De drie obstakels van groen gas

02.03.2022 Simone Tresoor

De drie obstakels van groen gas

De Groningse dorpen Nieuwolda en Wagenborg zijn proeftuinen in het Programma Aardgasvrije Wijken (PAW) en zijn bezig alle gebouwen aardgasvrij te maken door isolatie en groen gas. Projectleider van Procap Johan Duut vertelt aan Binnenlands Bestuur wat de obstakels bij het project zijn, zodat de rest van Nederland daarvan kan leren.

In de Oostwolderpolder draait de biovergister van de familie Deeterink die mest en andere organische afvalstoffen omzet in biogas, waaruit stroom of groen gas kan worden gemaakt. Dat groene gas heeft dezelfde kwaliteit als het aardgas uit de Groningse bodem. Groen gas uit biogas maken is technisch eenvoudig, maar wordt relatief weinig toegepast omdat het voor eigenaren van biovergisters financieel interessanter is om van biogas groene stroom te maken. En dat is zonde, want groene stroom kan ook op andere manieren gemaakt worden en met het groene gas kunnen met hybride warmtepompen meer woningen worden verwarmd.

Aanpassen wet- en regelgeving
Duut: “Het is belangrijk dat het kabinet wetten en regels aanpast die de groene keuze van bewoners stimuleert.

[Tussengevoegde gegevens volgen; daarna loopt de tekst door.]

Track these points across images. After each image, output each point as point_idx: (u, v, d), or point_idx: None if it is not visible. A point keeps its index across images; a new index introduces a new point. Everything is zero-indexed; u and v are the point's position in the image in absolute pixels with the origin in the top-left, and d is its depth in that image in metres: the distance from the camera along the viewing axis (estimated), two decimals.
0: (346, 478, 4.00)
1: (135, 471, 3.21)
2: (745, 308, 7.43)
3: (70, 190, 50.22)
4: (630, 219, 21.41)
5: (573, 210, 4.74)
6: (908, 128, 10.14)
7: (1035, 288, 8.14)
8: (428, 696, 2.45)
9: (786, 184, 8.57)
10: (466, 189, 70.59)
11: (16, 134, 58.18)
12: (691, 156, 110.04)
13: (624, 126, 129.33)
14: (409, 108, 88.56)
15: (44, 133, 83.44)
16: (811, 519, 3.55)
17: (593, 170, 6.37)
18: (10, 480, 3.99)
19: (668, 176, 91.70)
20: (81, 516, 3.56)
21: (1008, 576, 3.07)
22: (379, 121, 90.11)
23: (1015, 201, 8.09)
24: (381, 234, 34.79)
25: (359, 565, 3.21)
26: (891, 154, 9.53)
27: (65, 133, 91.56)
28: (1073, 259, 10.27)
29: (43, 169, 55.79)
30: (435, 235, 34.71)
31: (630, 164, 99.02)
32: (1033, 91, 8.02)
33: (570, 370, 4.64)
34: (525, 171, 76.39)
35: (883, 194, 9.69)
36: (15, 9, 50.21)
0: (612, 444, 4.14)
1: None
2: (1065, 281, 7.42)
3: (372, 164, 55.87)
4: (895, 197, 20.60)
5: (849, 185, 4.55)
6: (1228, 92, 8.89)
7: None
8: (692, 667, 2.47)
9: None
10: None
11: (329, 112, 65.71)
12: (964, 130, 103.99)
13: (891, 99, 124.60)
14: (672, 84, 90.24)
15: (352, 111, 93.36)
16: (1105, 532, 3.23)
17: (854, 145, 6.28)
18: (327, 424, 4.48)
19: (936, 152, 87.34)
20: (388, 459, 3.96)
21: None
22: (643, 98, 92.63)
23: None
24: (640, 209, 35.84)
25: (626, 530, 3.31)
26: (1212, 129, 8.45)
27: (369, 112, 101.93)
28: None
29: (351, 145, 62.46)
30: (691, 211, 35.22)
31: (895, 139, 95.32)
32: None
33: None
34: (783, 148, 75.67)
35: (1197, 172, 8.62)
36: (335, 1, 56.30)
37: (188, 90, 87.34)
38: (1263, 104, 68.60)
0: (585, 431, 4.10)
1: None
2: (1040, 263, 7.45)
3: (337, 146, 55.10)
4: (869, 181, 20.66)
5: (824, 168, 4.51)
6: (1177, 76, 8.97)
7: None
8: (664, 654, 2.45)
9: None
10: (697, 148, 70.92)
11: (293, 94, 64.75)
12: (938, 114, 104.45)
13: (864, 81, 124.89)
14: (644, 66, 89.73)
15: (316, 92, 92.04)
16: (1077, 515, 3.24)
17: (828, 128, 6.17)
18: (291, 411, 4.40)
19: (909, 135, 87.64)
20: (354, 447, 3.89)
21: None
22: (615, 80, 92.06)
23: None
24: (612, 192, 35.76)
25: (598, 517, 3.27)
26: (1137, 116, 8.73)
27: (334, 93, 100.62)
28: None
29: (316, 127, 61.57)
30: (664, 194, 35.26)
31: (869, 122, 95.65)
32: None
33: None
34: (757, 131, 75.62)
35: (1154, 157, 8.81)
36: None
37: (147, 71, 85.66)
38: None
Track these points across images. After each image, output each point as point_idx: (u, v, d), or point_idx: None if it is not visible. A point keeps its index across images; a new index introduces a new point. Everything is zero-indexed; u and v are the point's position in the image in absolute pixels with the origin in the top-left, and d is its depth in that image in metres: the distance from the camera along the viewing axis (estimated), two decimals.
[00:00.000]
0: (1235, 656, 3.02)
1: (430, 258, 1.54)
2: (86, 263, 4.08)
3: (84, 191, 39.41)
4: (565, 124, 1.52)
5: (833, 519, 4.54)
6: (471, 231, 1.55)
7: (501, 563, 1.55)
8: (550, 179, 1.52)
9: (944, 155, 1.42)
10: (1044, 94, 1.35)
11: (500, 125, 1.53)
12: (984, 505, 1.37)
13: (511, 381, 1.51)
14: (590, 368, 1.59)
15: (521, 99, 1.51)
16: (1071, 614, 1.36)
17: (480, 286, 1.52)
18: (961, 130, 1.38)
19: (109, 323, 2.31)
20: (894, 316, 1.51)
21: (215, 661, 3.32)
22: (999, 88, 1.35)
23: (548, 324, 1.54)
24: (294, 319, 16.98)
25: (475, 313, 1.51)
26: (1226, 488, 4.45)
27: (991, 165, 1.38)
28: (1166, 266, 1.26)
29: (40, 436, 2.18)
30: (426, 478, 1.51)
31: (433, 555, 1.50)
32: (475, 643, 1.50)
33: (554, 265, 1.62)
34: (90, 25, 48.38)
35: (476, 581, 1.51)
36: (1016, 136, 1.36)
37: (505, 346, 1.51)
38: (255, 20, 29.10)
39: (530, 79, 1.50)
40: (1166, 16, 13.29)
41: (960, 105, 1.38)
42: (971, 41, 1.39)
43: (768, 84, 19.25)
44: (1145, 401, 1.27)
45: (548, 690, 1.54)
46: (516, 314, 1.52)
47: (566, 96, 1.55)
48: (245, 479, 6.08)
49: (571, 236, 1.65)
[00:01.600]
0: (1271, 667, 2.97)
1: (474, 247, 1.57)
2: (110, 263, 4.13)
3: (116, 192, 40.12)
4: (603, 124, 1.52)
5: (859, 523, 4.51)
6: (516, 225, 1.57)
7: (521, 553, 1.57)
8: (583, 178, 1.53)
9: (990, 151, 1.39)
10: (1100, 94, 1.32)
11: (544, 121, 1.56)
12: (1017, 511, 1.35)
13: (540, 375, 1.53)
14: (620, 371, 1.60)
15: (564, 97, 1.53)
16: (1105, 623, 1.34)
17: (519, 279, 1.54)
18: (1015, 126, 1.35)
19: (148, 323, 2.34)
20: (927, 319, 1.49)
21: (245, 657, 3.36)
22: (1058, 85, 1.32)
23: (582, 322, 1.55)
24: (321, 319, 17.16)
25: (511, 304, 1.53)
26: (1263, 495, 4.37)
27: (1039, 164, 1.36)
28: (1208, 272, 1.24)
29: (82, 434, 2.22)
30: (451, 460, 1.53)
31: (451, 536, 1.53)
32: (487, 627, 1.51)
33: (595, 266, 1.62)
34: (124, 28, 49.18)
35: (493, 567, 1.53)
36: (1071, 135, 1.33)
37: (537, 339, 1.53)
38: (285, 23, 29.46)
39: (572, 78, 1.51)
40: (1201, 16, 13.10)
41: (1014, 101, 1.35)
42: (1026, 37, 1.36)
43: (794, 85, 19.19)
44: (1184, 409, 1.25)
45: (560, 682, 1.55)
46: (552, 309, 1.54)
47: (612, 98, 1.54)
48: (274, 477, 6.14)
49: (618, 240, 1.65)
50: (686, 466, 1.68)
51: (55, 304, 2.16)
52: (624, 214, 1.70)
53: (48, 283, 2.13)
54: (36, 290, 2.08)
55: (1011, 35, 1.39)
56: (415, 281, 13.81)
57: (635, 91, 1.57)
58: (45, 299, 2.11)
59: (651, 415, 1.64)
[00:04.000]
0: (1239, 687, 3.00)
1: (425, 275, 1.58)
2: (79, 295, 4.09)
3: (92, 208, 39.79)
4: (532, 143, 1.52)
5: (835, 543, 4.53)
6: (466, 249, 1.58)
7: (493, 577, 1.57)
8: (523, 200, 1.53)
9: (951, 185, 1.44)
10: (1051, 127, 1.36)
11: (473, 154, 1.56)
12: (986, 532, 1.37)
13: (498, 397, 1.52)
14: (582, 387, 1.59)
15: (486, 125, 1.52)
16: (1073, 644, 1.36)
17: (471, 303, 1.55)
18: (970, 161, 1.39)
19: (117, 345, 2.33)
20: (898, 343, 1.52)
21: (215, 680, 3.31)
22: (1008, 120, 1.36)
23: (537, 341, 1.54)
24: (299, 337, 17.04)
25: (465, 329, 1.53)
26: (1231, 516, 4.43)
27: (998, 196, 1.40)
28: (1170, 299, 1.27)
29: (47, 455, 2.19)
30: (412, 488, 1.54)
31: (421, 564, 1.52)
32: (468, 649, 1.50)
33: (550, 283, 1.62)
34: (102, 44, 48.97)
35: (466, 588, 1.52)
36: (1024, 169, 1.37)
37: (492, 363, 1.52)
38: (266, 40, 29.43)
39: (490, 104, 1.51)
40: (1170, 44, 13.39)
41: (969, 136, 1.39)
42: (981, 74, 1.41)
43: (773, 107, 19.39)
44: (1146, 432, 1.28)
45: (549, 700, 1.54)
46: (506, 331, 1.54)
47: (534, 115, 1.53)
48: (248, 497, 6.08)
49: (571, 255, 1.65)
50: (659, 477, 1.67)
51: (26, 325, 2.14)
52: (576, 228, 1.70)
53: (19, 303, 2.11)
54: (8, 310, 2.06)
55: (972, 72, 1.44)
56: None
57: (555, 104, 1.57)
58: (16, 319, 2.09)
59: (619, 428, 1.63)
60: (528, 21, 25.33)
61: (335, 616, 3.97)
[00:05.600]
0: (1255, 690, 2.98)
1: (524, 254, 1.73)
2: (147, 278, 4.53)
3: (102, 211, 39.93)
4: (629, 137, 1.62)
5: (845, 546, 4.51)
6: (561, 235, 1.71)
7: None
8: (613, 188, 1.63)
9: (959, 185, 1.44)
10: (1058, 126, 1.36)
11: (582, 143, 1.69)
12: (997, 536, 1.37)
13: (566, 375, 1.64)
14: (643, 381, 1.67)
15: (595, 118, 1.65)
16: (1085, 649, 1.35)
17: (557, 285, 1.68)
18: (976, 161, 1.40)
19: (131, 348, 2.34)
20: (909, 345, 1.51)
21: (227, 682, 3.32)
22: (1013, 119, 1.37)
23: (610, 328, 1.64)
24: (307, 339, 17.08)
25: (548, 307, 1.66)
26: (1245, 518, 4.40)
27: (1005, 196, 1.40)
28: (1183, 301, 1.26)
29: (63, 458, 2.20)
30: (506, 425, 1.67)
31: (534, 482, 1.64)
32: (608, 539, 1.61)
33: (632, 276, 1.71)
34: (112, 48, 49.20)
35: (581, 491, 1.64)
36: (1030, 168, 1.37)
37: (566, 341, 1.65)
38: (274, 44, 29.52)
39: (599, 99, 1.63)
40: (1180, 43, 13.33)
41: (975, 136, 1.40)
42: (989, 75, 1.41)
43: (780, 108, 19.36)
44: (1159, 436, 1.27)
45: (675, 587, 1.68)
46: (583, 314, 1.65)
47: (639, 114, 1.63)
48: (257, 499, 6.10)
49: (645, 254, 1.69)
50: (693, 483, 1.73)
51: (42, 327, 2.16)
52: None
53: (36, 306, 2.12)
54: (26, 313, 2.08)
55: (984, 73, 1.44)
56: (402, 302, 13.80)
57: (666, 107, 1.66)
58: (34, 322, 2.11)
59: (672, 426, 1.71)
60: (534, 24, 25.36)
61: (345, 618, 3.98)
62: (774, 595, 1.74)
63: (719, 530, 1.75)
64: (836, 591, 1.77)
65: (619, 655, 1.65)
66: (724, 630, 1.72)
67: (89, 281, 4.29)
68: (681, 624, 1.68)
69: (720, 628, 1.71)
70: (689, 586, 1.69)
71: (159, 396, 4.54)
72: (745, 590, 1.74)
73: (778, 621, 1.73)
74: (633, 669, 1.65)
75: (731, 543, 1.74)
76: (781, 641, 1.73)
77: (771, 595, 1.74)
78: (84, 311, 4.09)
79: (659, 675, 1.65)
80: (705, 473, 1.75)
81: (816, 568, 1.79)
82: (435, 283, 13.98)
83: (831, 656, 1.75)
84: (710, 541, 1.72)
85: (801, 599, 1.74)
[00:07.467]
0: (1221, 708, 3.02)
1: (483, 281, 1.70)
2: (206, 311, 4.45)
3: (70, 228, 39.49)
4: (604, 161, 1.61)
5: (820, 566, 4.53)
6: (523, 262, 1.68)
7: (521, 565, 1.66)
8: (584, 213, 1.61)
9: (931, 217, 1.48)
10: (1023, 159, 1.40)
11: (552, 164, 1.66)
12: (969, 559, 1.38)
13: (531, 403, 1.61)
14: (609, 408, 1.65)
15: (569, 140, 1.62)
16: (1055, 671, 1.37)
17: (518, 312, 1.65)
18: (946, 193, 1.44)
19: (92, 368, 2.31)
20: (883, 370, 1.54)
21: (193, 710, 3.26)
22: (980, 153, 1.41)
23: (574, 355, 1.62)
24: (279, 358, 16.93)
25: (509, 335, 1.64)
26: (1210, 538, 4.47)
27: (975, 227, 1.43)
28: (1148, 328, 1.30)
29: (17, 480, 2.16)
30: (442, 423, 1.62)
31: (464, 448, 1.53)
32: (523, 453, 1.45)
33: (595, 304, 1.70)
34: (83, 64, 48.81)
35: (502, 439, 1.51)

Dat doe je onder andere door met groen gas lokaal eigenaarschap te creëren zoals in het Klimaatakkoord wordt beoogd en niet met zogenoemde certificaten van oorsprong volgens het huidige systeem. Het doel van onze proeftuin is groen gas door beide dorpen te laten stromen en daarmee bijna 1.500 woningen aardgasvrij te maken. Dat lukt nu nog niet door drie obstakels.”

Drie obstakels
Het eerste obstakel is het huidige systeem van SDE-subsidie. Overstappen van de productie van stroom naar groen gas is nu een groot risico en geeft financieel verlies. Eigenaren van biovergisters willen graag meewerken mits zij er niet slechter van worden.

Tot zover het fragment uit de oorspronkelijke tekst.